Data for the task –
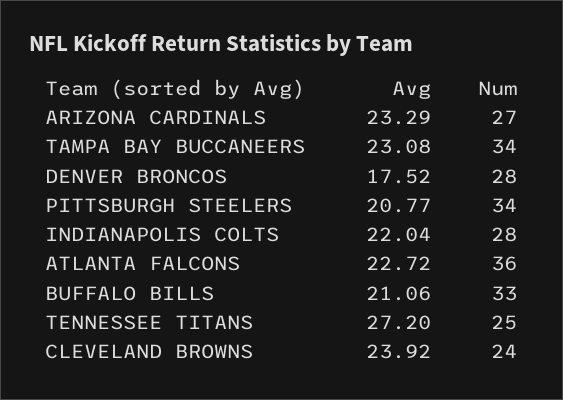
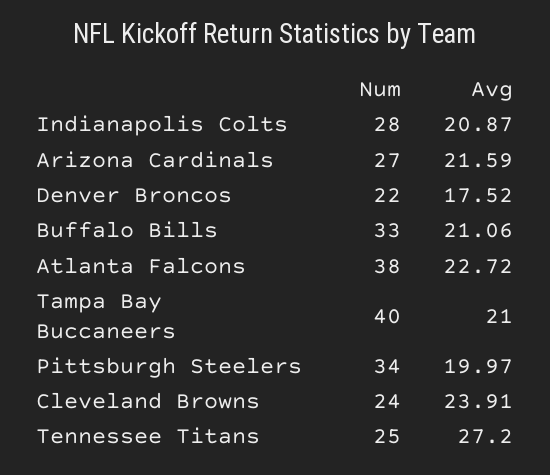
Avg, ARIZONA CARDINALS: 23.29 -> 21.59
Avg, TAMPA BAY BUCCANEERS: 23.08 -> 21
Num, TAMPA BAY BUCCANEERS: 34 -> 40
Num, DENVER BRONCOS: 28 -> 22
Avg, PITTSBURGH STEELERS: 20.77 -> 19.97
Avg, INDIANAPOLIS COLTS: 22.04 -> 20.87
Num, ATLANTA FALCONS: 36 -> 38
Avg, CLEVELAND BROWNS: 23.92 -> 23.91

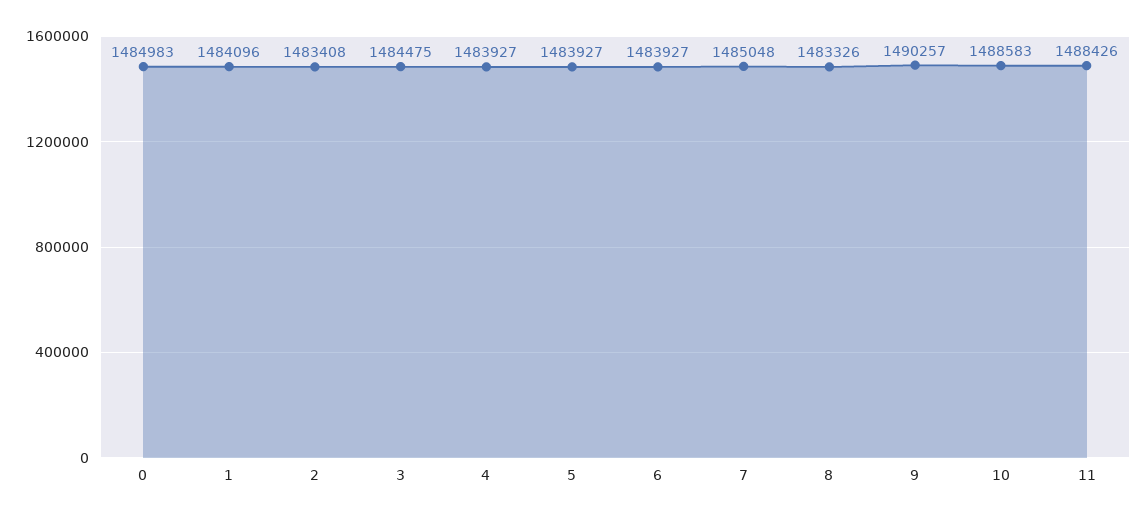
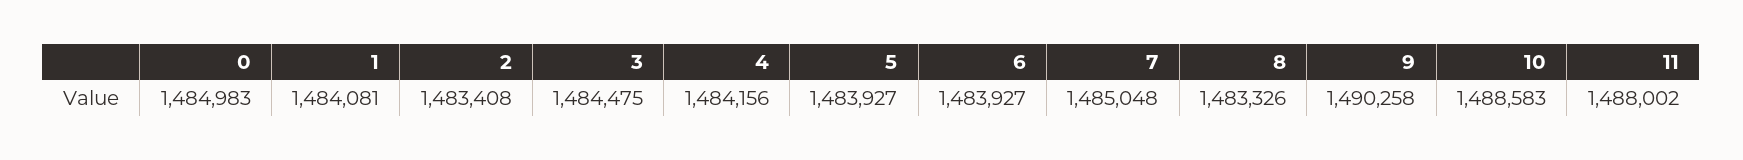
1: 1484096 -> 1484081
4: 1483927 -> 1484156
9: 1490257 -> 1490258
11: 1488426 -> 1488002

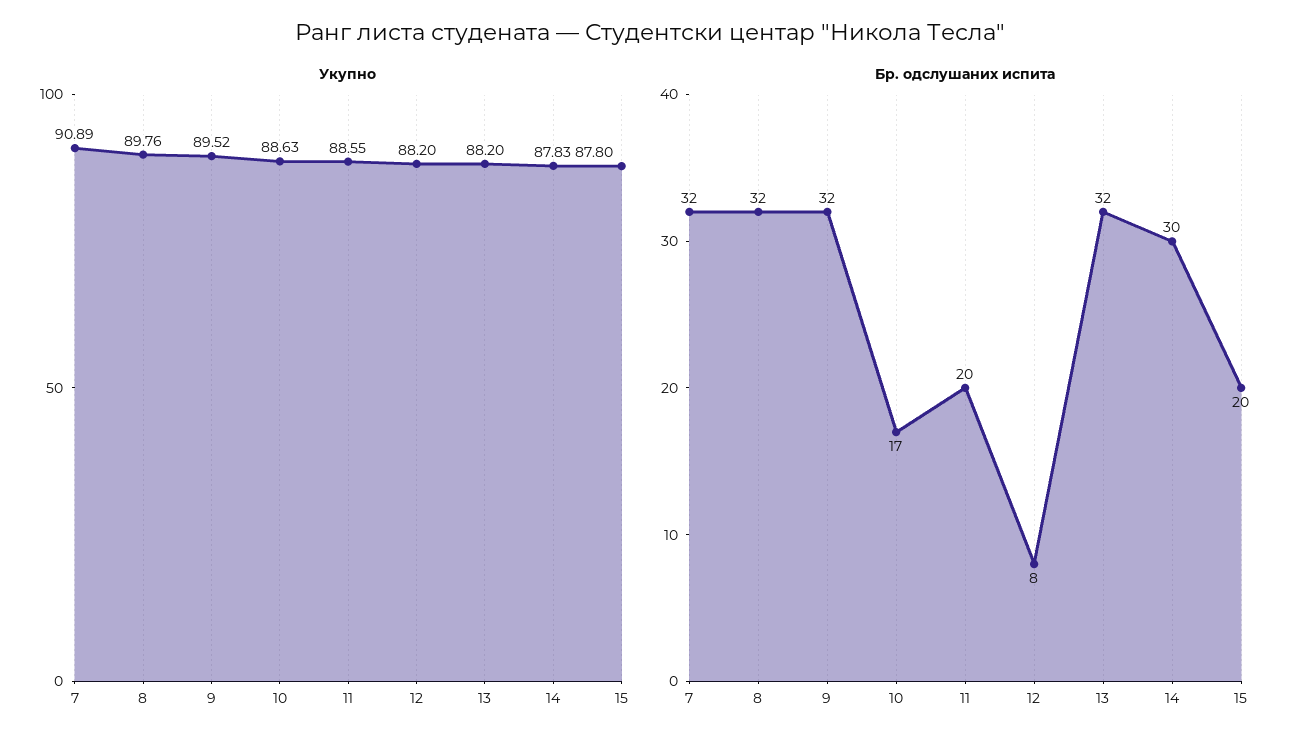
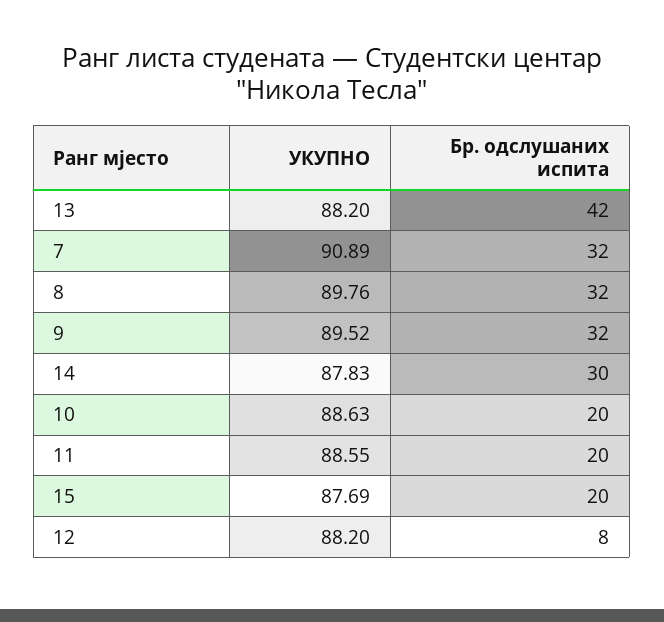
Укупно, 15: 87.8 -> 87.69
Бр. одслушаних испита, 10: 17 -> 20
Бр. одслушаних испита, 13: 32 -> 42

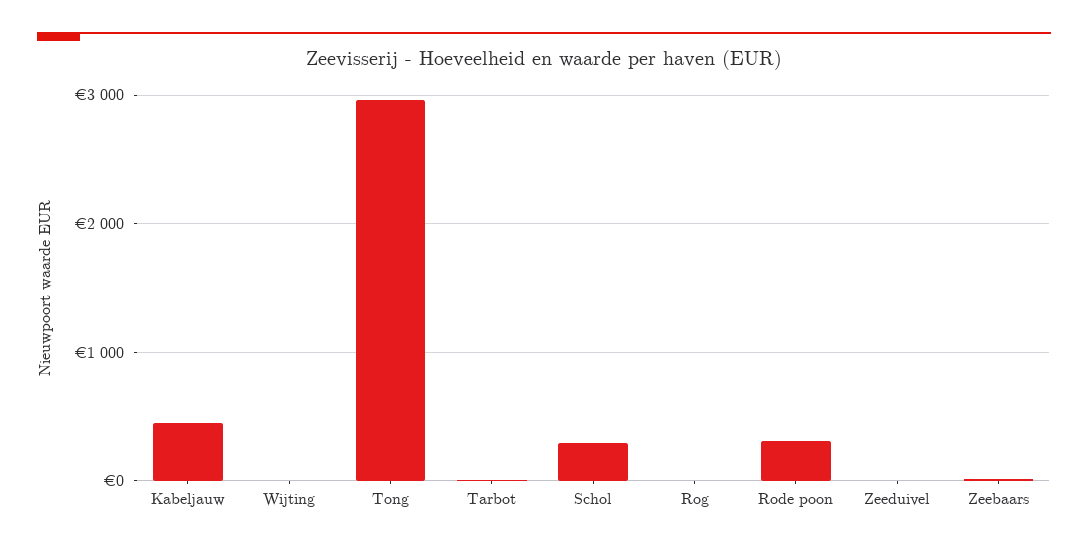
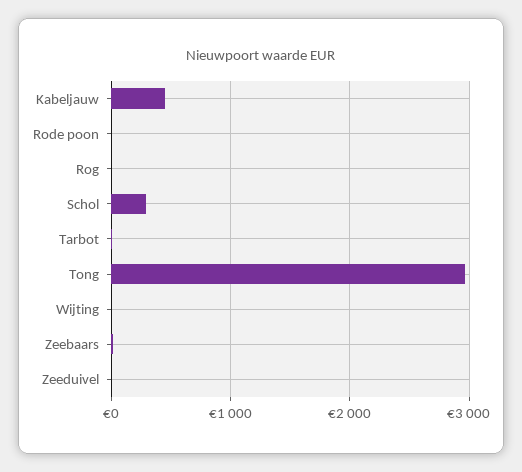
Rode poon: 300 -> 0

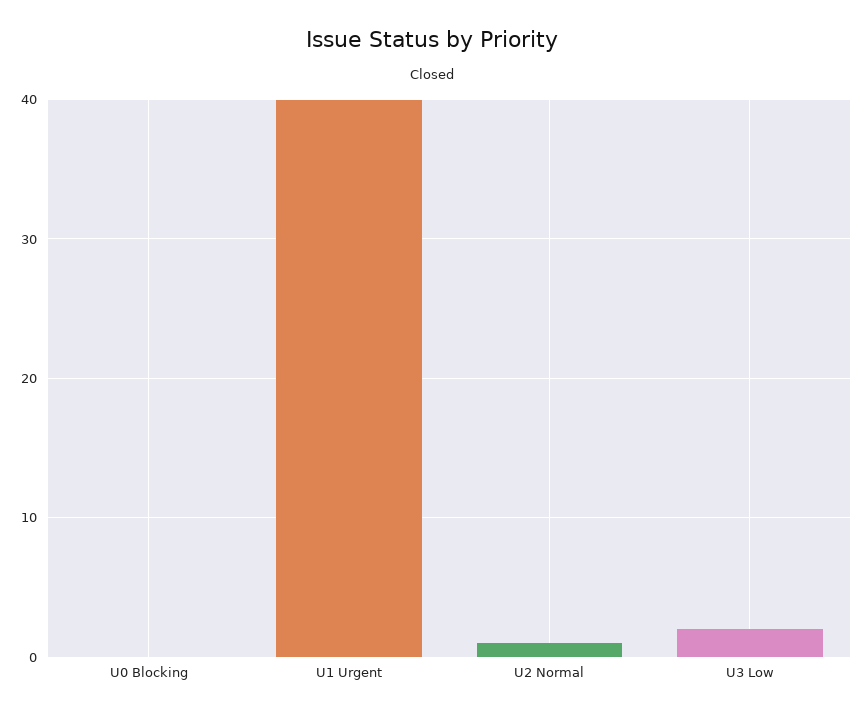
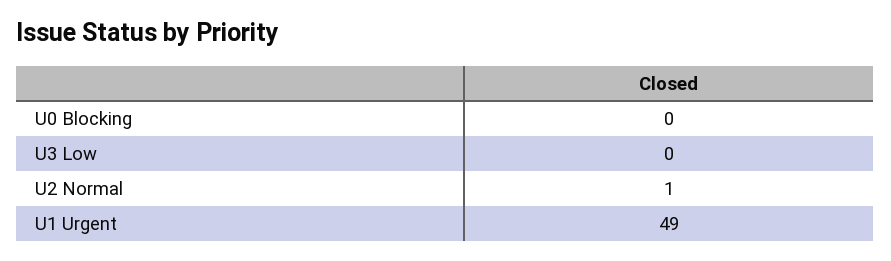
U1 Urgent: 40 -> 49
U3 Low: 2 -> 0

What is being asked –
Take the records from their first line through the line containing "Бр. одслушаних испита, 13: 32 -> 42" and please return exactly those lines, both ends included, minus the pictures.

Task response –
Avg, ARIZONA CARDINALS: 23.29 -> 21.59
Avg, TAMPA BAY BUCCANEERS: 23.08 -> 21
Num, TAMPA BAY BUCCANEERS: 34 -> 40
Num, DENVER BRONCOS: 28 -> 22
Avg, PITTSBURGH STEELERS: 20.77 -> 19.97
Avg, INDIANAPOLIS COLTS: 22.04 -> 20.87
Num, ATLANTA FALCONS: 36 -> 38
Avg, CLEVELAND BROWNS: 23.92 -> 23.91

1: 1484096 -> 1484081
4: 1483927 -> 1484156
9: 1490257 -> 1490258
11: 1488426 -> 1488002

Укупно, 15: 87.8 -> 87.69
Бр. одслушаних испита, 10: 17 -> 20
Бр. одслушаних испита, 13: 32 -> 42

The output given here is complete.